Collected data
Content starts
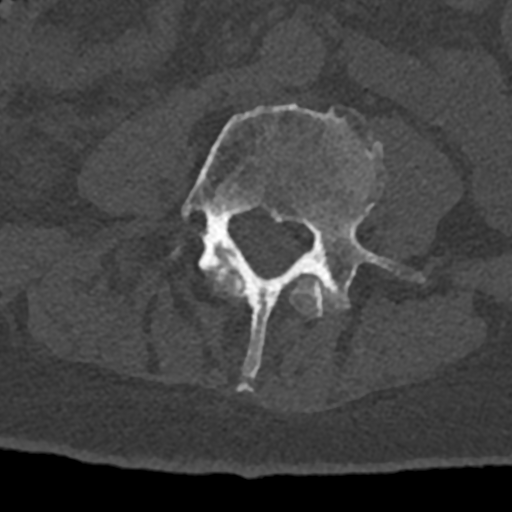
CT including the spine, one axial slice; slice 266 of 797 in the series (ordered by position); reconstruction kernel Br40s/3; bone window (W 1800 / L 400 HU); 0.5 mm slice thickness; 512 × 512 image matrix, field of view 160 × 160 mm. Male patient, age 74 years. From the clinical record (not read from this slice): primary cancer: renal.
Structures marked on this image (semi-automatic segmentation, software-assisted and operator-edited):
- L3 vertebra: bounding box <209,267,332,317> (left, top, right, bottom; pixels)
- L4 vertebra: <182,103,424,391>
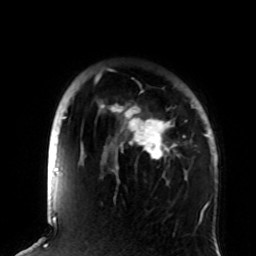
Breast MRI (dynamic contrast-enhanced), one axial slice; cropped to one breast; dynamic contrast-enhanced series, time point 2 of 8 at this slice position (early post-contrast); 1.5 T; TE 4.2 ms, TR 7 ms; 256 × 256 image matrix, field of view 180 × 180 mm. Female patient.
Outlined on this slice (semi-automatically segmented with operator editing):
- enhancing-tissue mask used for the functional tumour volume (all voxels passing the contrast-enhancement thresholds inside the analysis volume; usually the tumour): box from (x=95, y=75) to (x=208, y=173) px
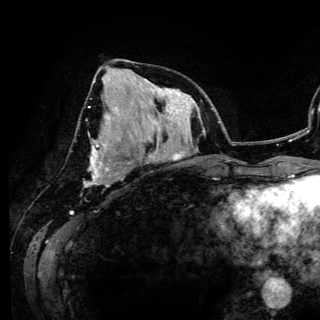
Breast MRI (dynamic contrast-enhanced), one axial slice; slice 55 of 150 in the series (ordered by position); cropped to one breast; dynamic contrast-enhanced series, time point 2 of 6 at this slice position (early post-contrast); 3 T; TE 4.2 ms, TR 7.9 ms; 1.2 mm slice thickness; 320 × 320 image matrix, field of view 213 × 213 mm. Female patient.
Annotated regions visible in this slice (semi-automatic segmentation, software-assisted and operator-edited):
- enhancing-tissue mask used for the functional tumour volume (all voxels passing the contrast-enhancement thresholds inside the analysis volume; usually the tumour): bounding box (x1, y1, x2, y2) in pixels: (89, 106, 120, 182)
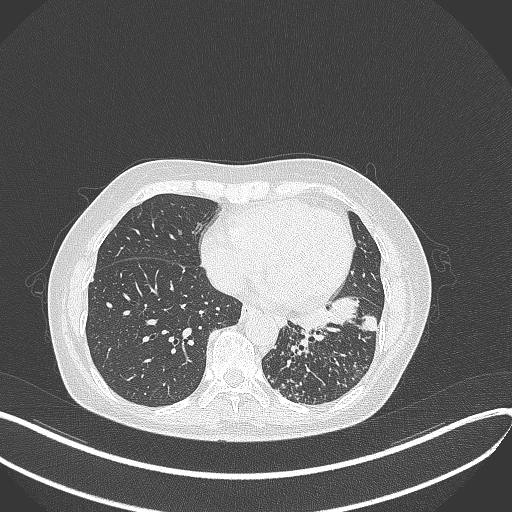
Chest CT, one axial slice; position 142 of 429 along the scan axis; reconstruction kernel B70f; lung window (W 1500 / L -600 HU); 1 mm slice thickness; 512 × 512 image matrix, field of view 400 × 400 mm. Female patient, age 63 years. Case-level facts recorded for this patient, not image findings: clinical TNM (as recorded): T1b N0 M0; histopathological grade: G2-3.
Structures marked on this image (rectangle marked by the reading radiologist):
- lung tumour (recorded histology: adenocarcinoma): bounding box (x1, y1, x2, y2) in pixels: (285, 294, 377, 341)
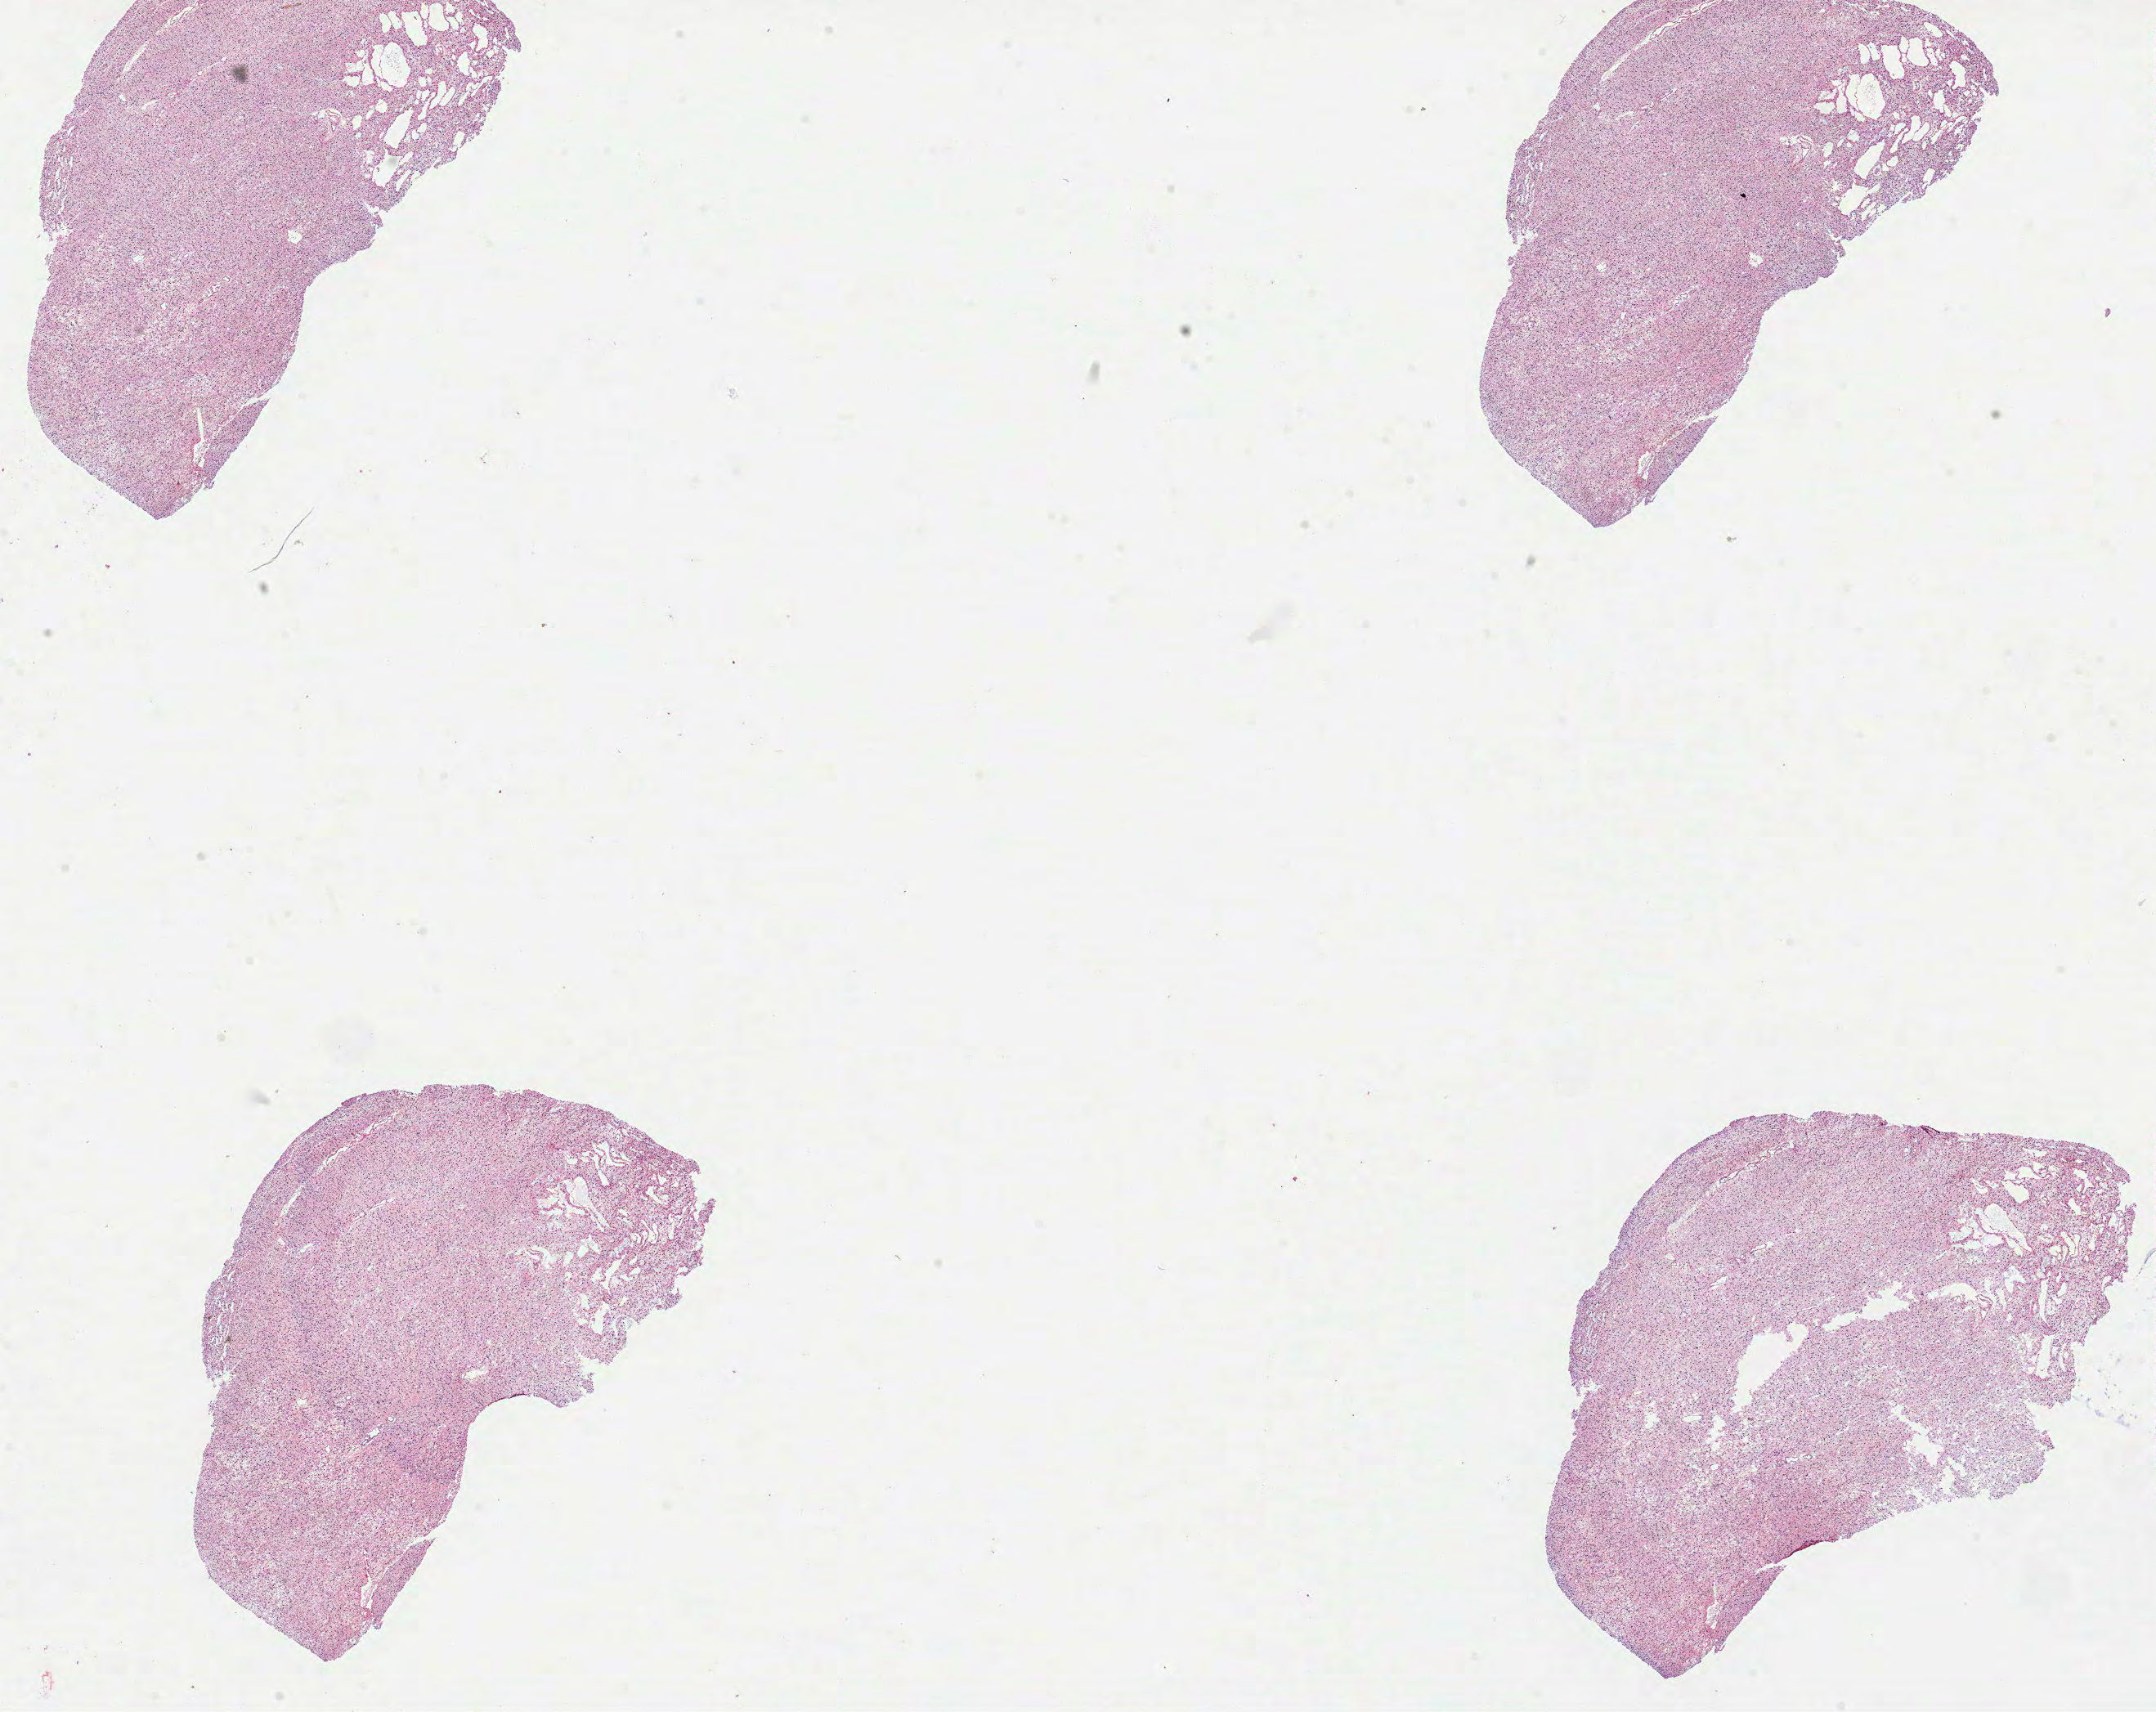
Whole-slide histology image, Hematoxylin and eosin (H&E) stained, low-resolution overview of the scanned area, about 21.3 x 16.9 mm (from a 40x scan). Formalin-fixed paraffin-embedded (FFPE) diagnostic section. Primary tumour sample from the brain. Patient: female, age at initial diagnosis 35 years.
Histologic diagnosis: Oligodendroglioma, NOS (cerebrum).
Content ends
* [DIRECTIONS]:
Tell how many lines in the entries above include the word "segmentation", and respond with the number alone.

* [RESULT FOR THIS TASK]:
2